I really struggled as host Todd Wilken and I recorded this week's Crossroads podcast (click here to tune that in) and I think you'll be able to hear that in my voice. From my perspective, the media coverage of the tragic events in Charlottesville, Va., descended into chaos and shouting and the public ended up with more heat that light, in terms of basic information.
The key question, of course, is what did these demonstrations/riots have to do with religion?
That's where this post will end up, so hang in there with me.
But let's start connecting some dots, starting with a shocking headline from the op-ed page of The New York Times, America's most powerful news operation. Did you see this one?
The A.C.L.U. Needs to Rethink Free Speech
As a First Amendment liberal, that made me shudder. The whole idea is that the ACLU is struggling to defend its historic commitment to free speech -- even on the far right. In the context of Charlottesville, that leads to this (in the Times op-ed):
The American Civil Liberties Union has a long history of defending the First Amendment rights of groups on both the far left and the far right. This commitment led the organization to successfully sue the city of Charlottesville, Va., last week on behalf of a white supremacist rally organizer. The rally ended with a Nazi sympathizer plowing his car into a crowd, killing a counterprotester and injuring many.

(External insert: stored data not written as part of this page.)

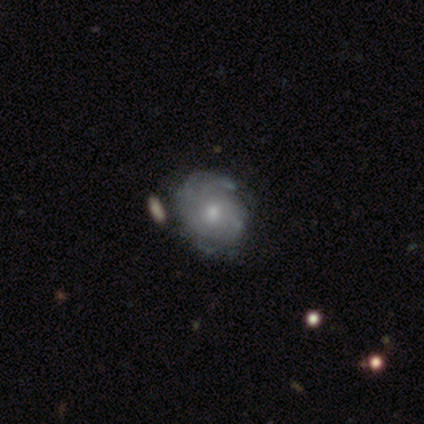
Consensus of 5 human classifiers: smooth_or_featured: featured or disk (p=0.80) [alt: star or artifact p=0.20]
disk_edge_on: no (p=1.00)
bar: no (p=0.75) [alt: weak p=0.25]
has_spiral_arms: yes (p=0.75) [alt: no p=0.25]
spiral_winding: tight (p=0.33) [tied with: medium p=0.33, loose p=0.33]
spiral_arm_count: 2 (p=1.00)
bulge_size: moderate (p=0.75) [alt: small p=0.25]
merging: none (p=0.75) [alt: major disturbance p=0.25]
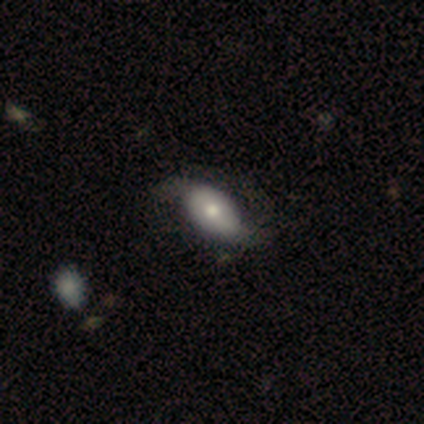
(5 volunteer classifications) Morphology: type=featured or disk (60%); edge-on=no (67%); bar=strong (50%, tied with no); spiral arms=yes (100%); winding=loose (100%); arm count=2 (100%); bulge=dominant (50%, tied with large); merging=none (60%).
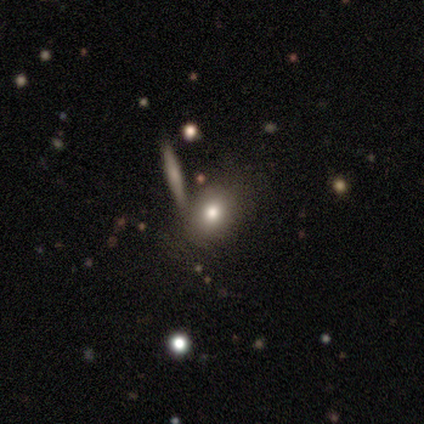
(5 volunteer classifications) Q: Smooth or featured?
A: smooth (60%); runner-up: featured or disk (20%)
Q: How rounded?
A: in between (100%)
Q: Merging?
A: none (75%); runner-up: minor disturbance (25%)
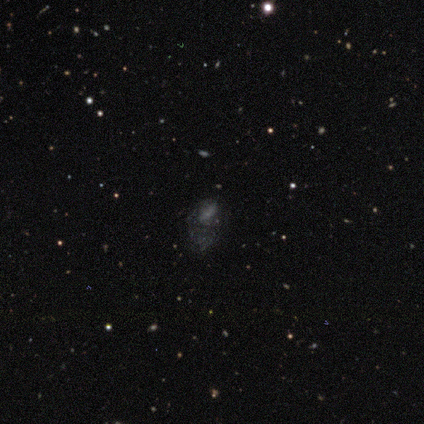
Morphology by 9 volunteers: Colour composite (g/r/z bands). It shows a featured or disk galaxy (44%) with no bar (100%), no spiral arms (100%) and no central bulge (100%). Merging: major disturbance (71%).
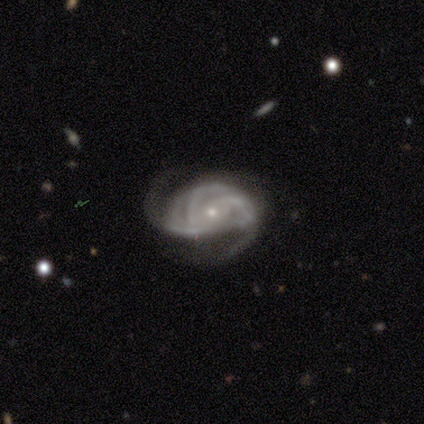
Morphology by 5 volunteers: Smooth or featured? featured or disk (100%)
Edge-on disk? no (100%)
Bar? no (100%)
Spiral arms? yes (100%)
Spiral winding? tight (80%)
Spiral arm count? 3 (40%, tied with 4)
Bulge size? small (100%)
Merging? none (60%)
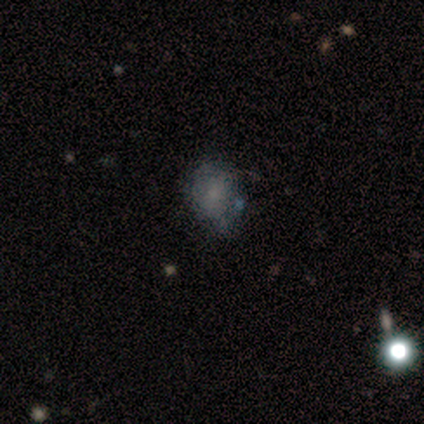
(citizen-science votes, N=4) Overall: smooth (100%). How rounded: round (100%). Merging: none (75%).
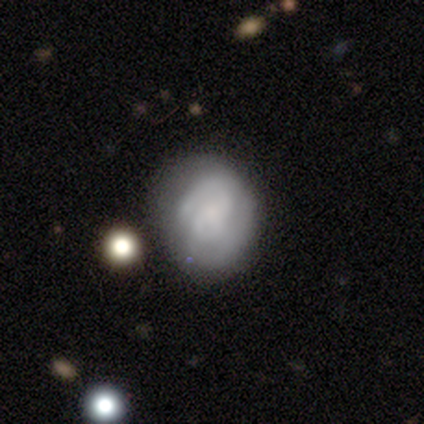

After the A.C.L.U. was excoriated for its stance, it responded that “preventing the government from controlling speech is absolutely necessary to the promotion of equality.” Of course that’s true. The hope is that by successfully defending hate groups, its legal victories will fortify free-speech rights across the board: A rising tide lifts all boats, as it goes.
While admirable in theory, this approach implies that the country is on a level playing field, that at some point it overcame its history of racial discrimination to achieve a real democracy, the cornerstone of which is freedom of expression.
The key, of course, is that the rally descended into violence.